Photo: Marie Cicchini

Valentine Usongo croit que c’est au congrès de la rentrée qu’un nouveau porte-parole de la CLASSE pourrait être élu pour remplacer Gabriel Nadeau-Dubois.

Alors que la CLASSE participe à ce qu’elle qualifie de « la plus grande marche de l’histoire du Québec  », à Montréal et se dirige vers son congrès le 25 août prochain dans le contexte d’une élection provinciale, c’est le retour en classe imposé par la Loi 78 pour la plupart des départements en grève de l’Université de Montréal le 27 août.

À l’Université de Montréal, 2729 étudiants des associations ont voté la poursuite de la grève depuis le déclenchement des élections. Les étudiants du département de service social sont en grève illimitée avec assemblée de reconduction le 7 septembre et les départements d’anthropologie (premier cycle), d’histoire de l’art (premier cycle), de musique, d’histoire (cycles supérieurs), de littérature comparée, de philosophie et d’études est-asiatiques ont voté pour la poursuite de la grève illimitée.

La CLASSE n’est pas tenue de remplacer Gabriel Nadeau-Dubois. Par contre, elle privilégie la présence d’hommes et de femmes parmi ses porte-paroles. « Pour l’instant, aucun homme ne souhaite se présenter », a affirmé la porte-parole Camille Robert.

La CLASSE traverse un contexte particulièrement difficile pour les cégépiens, a affirmé la coporte-parole Camille Robert en entrevue.

En ce moment, beaucoup d’élèves se retrouvent dans une grande précarité financière relative depuis que le gouvernement a coupé les prêts et bourses jusqu’au déclenchement de la session, ce qui met beaucoup de pression sur les étudiants au début de la session, selon elle. De plus, ceux qui voudraient faire du piquetage pour faire respecter les mandats de grève s’exposent à des amendes sévères prévues par la loi 12.

« Au niveau universitaire, tous les votes de grève passent, donc le mot d’ordre est beaucoup plus clair, mais la situation est beaucoup moins difficile qu’aux cégeps », a-t-elle confié aux Actualités.

« Peu importe le parti qui sera élu le 4 septembre, ça ne réglera pas la crise étudiante. La hausse des frais de scolarité s’applique ainsi que la
loi 12. Pour nous, ce sera quelque chose d’important à régler lorsqu’un parti politique sera élu », a-t-elle ajouté. La grève se poursuivra jusqu’à ce que toutes les revendications soient atteintes.
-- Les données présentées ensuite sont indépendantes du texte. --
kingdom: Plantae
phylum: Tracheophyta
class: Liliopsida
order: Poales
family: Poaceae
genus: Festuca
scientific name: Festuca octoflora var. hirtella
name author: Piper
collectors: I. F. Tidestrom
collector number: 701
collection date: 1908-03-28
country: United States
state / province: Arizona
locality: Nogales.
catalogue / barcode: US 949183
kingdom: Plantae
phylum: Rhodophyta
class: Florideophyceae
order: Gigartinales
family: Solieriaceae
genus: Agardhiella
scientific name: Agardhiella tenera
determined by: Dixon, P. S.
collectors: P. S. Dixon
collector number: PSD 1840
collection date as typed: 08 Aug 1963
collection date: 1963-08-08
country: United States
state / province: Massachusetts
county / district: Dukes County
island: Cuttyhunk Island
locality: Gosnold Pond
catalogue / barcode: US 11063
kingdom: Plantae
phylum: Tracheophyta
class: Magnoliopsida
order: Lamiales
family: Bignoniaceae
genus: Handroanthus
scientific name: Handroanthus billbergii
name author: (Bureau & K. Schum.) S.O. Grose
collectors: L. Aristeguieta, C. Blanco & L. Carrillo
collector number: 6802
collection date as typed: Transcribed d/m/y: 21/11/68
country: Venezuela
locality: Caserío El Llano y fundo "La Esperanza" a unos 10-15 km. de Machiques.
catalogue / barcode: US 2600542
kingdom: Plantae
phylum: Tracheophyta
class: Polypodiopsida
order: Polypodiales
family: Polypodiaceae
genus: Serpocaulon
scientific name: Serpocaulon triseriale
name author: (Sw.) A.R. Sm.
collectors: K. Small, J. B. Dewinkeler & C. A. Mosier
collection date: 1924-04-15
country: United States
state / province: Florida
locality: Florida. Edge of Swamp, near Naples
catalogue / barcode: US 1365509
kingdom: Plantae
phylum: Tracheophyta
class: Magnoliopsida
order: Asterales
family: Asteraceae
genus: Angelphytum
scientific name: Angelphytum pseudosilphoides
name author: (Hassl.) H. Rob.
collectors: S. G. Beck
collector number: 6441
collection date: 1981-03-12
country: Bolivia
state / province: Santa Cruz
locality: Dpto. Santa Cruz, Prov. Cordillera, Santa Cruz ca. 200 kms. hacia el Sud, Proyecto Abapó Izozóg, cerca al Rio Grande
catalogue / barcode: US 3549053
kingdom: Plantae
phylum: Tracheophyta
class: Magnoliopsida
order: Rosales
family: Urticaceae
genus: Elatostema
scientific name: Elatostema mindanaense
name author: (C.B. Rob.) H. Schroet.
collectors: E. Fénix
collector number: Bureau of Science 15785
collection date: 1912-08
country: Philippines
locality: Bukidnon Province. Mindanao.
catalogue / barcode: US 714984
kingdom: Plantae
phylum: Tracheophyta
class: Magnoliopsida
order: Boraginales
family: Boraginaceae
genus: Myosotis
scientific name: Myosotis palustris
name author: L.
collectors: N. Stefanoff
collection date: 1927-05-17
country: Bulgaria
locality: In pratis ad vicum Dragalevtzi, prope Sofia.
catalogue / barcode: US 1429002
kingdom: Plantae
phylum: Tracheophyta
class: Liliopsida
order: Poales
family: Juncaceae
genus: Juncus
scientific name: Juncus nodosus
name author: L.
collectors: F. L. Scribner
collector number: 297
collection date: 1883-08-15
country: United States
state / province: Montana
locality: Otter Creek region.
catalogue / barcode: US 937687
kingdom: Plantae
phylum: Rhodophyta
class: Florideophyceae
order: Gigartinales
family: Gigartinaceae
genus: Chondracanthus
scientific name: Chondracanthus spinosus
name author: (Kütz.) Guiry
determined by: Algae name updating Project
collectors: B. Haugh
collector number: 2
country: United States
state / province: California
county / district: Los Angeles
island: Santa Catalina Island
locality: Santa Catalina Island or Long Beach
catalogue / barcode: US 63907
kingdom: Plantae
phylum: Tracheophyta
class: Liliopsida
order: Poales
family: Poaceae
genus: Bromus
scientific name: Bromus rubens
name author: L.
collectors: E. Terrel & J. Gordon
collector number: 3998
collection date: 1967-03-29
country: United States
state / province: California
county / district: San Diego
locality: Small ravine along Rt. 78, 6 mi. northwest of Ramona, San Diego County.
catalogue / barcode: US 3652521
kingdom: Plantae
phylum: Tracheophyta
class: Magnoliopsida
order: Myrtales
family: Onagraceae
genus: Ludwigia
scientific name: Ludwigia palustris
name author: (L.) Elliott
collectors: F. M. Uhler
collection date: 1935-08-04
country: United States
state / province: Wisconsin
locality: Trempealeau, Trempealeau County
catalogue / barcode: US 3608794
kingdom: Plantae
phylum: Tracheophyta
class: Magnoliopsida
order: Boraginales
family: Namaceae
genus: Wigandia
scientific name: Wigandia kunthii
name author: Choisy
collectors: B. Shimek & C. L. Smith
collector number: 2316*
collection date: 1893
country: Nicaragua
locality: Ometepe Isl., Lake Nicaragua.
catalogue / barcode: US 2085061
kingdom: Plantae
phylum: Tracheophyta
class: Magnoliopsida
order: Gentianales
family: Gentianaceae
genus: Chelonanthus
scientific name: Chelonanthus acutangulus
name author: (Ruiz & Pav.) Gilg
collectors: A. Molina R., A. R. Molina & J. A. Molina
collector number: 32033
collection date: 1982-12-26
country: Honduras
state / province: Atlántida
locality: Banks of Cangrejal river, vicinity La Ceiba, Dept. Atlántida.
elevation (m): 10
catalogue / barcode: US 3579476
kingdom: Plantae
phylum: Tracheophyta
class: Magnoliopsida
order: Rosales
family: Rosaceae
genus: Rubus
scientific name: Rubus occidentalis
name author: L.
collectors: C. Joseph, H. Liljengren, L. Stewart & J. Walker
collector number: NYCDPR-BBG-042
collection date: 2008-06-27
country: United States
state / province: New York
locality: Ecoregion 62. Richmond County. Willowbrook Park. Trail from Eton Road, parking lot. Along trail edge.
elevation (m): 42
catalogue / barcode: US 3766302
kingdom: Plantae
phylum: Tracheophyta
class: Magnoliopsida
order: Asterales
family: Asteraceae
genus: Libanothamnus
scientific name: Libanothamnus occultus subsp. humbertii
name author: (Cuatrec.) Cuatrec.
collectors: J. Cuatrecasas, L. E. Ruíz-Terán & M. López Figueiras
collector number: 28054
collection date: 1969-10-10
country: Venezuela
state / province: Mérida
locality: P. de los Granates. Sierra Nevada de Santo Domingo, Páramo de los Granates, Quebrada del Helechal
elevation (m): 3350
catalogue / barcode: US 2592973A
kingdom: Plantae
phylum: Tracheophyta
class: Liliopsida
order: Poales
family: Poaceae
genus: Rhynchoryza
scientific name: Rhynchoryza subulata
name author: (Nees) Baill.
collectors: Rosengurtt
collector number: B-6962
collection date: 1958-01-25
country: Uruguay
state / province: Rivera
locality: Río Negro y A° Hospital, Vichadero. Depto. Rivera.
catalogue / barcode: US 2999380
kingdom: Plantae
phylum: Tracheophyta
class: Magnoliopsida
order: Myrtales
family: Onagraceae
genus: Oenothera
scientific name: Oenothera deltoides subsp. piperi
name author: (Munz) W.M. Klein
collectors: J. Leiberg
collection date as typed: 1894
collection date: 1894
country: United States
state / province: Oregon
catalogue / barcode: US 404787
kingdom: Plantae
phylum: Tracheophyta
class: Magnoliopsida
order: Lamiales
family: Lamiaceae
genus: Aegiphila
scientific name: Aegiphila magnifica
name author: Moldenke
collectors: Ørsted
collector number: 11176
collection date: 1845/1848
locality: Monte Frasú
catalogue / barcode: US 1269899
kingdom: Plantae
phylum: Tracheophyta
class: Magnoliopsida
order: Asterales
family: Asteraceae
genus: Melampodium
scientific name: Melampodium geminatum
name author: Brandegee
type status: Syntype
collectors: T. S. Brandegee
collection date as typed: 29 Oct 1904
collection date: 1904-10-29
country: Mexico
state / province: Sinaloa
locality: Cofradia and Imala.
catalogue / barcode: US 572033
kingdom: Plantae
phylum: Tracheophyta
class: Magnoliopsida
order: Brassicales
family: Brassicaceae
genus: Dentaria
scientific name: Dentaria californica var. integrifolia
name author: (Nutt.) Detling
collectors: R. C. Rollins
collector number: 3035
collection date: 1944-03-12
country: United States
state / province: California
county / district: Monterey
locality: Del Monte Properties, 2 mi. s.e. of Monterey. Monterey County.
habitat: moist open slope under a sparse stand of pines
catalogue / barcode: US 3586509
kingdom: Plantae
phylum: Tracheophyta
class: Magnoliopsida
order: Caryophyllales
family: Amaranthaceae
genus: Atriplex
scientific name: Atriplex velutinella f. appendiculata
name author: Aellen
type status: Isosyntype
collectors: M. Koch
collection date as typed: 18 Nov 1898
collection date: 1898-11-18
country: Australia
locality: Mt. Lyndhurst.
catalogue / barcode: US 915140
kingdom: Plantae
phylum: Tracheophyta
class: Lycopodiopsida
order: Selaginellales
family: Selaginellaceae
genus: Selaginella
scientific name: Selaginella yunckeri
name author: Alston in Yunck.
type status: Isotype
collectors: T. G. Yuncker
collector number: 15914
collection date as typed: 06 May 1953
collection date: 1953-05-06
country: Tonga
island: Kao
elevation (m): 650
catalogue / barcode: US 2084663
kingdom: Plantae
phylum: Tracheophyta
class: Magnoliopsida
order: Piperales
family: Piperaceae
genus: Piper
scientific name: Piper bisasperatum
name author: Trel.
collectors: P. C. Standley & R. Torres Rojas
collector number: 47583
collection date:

Valentine Usongo, un étudiant en microbiologie et immunologie à l’UdeM, s’est tenu à l’écart des manifestations. « Je suis d’accord à 100 % avec le droit de manifester des étudiants. Mais le point sur lequel je n’étais pas d’accord, c’est de bloquer l’accès avec violence », a dit l’étudiant canadien. Si on tient un vote de grève, les étudiants qui veulent entrer en classe doivent aussi avoir la liberté de le faire. Ce qui m’a énervé, c’est qu’ils étaient bloqués, même les étudiants venus d’autres pays du monde qui paient cher leur session. »

[ Marie Cicchini ]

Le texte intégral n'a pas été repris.